Page:Garneray - Voyages (Lebègue 1851).djvu/204

Cette page n’a pas encore été corrigée
— 8 —

— Eh bien, capitaine, oui, vous avez été empoisonné ! s’écria le docteur avec véhémence, oui, l’on a voulu vous assassiner !… Mais, ne craignez rien… je crois pouvoir répondre de vous… Il ne me semble pas que tout soit désespéré.

— Faites, monsieur, répondit tranquillement l’Hermite, cela ne me regarde pas !

À ce mot d’empoisonnement, un cri spontané de surprise et de désespoir avait été poussé par tous les convives.

— Ce qui m’afflige, docteur, dit l’Hermite, c’est qu’il y ait un homme au monde qui ait pu m’en vouloir à ce point… J’espérais n’avoir pas d’ennemis.

— Ce n’est pas un homme, mon capitaine, c’est un singe malfaisant…

— C’est ça ! s’écria en ce moment, à la porte du salon, une voix rude et émue.

Tous les regards se tournèrent vers l’interpellateur, et je vis Kernau, dont l’énorme poing droit s’abaissait en ce moment sur la tête d’un grand nègre qu’il tenait de sa main gauche, à moitié terrassé.
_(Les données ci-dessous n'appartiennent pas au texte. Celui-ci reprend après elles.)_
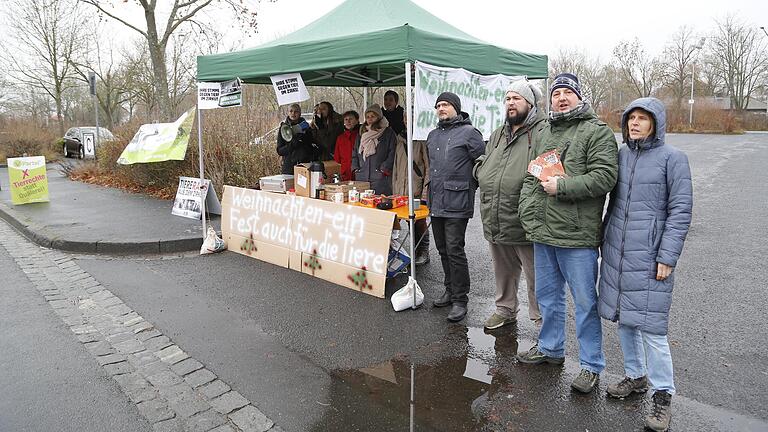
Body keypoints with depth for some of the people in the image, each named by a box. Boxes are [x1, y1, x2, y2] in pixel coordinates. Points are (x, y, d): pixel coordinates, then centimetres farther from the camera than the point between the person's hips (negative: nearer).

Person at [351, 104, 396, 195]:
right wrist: (355, 168, 9)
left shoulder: (388, 133, 4)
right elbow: (355, 152, 22)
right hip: (361, 176, 4)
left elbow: (392, 153, -2)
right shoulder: (361, 133, 20)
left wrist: (384, 169, -10)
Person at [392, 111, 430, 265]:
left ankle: (423, 253, 13)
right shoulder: (400, 138, 15)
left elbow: (428, 165, -8)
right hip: (401, 189, 6)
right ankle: (416, 252, 21)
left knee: (419, 221, 0)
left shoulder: (422, 139, -6)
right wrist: (394, 187, 14)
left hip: (417, 189, -6)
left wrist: (425, 188, -14)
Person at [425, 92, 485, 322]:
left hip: (457, 202, -7)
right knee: (443, 250, 14)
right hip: (435, 202, 7)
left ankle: (460, 299, 2)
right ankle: (450, 290, 28)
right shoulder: (433, 135, 17)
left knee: (454, 250, -8)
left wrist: (467, 186, -1)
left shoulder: (469, 133, -6)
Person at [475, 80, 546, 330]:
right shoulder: (497, 135, 17)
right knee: (503, 273, 24)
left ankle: (542, 319, 22)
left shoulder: (543, 132, -9)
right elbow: (481, 165, 26)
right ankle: (505, 310, 42)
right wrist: (483, 173, 7)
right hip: (495, 224, 8)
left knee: (536, 277, 6)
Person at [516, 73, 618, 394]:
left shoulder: (597, 132, -5)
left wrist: (561, 187, -19)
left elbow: (605, 176, -17)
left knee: (585, 301, 3)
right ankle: (550, 348, 38)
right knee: (547, 295, 20)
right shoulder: (544, 135, 17)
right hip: (543, 234, 7)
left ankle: (591, 364, 17)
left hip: (577, 235, -7)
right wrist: (528, 214, 4)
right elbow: (530, 178, 17)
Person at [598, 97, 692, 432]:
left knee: (650, 325, -4)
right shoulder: (621, 155, 9)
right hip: (617, 252, 5)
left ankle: (662, 394, 11)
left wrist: (667, 257, -12)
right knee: (624, 318, 13)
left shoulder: (672, 158, -5)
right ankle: (635, 376, 30)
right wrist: (606, 240, 14)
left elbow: (680, 211, -8)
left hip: (649, 255, -5)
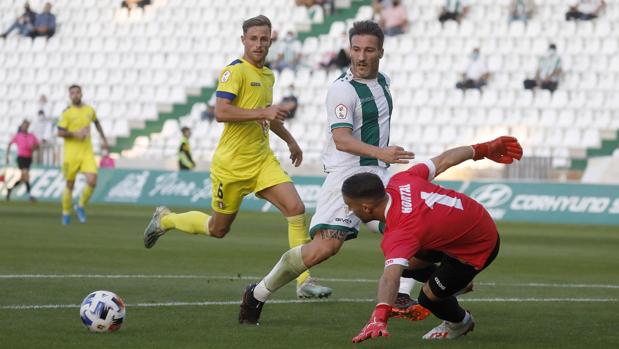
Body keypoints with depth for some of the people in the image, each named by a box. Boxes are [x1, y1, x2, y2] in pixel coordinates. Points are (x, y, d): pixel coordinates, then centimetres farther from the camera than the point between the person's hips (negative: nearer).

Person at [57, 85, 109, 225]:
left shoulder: (89, 110, 7)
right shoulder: (67, 112, -6)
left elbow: (96, 123, 27)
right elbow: (60, 132, -9)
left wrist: (104, 139, 25)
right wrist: (75, 134, -24)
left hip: (87, 152, 3)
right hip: (71, 153, -3)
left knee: (92, 181, -14)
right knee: (70, 185, 5)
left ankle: (80, 206, 10)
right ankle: (66, 213, 24)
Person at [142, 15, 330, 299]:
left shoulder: (267, 75, 13)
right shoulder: (235, 71, -14)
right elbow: (221, 112, -27)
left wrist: (290, 140, 36)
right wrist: (263, 112, -29)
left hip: (262, 160, 6)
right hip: (232, 163, -6)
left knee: (296, 208, -14)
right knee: (218, 228, 8)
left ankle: (304, 281, -10)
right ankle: (165, 220, 35)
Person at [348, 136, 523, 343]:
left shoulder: (400, 233, -38)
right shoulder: (400, 181, -17)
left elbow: (391, 275, -54)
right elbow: (444, 161, -5)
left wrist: (379, 316, -69)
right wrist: (484, 149, 10)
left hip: (477, 249, -8)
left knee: (428, 298, 1)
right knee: (409, 261, 14)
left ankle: (460, 322, 33)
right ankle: (458, 280, 39)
L’esclave poussa une espèce de mugissement étouffé et tomba lourdement à terre. Je reconnus Scipion.


II

On transporta l’Hermite dans sa chambre. Nous étions tous plongés dans la consternation.

Quant à Scipion, que l’homérique coup de poing de mon matelot avait privé de connaissance, on lui lia étroitement les membres et on le jeta dans la geôle de l’habitation.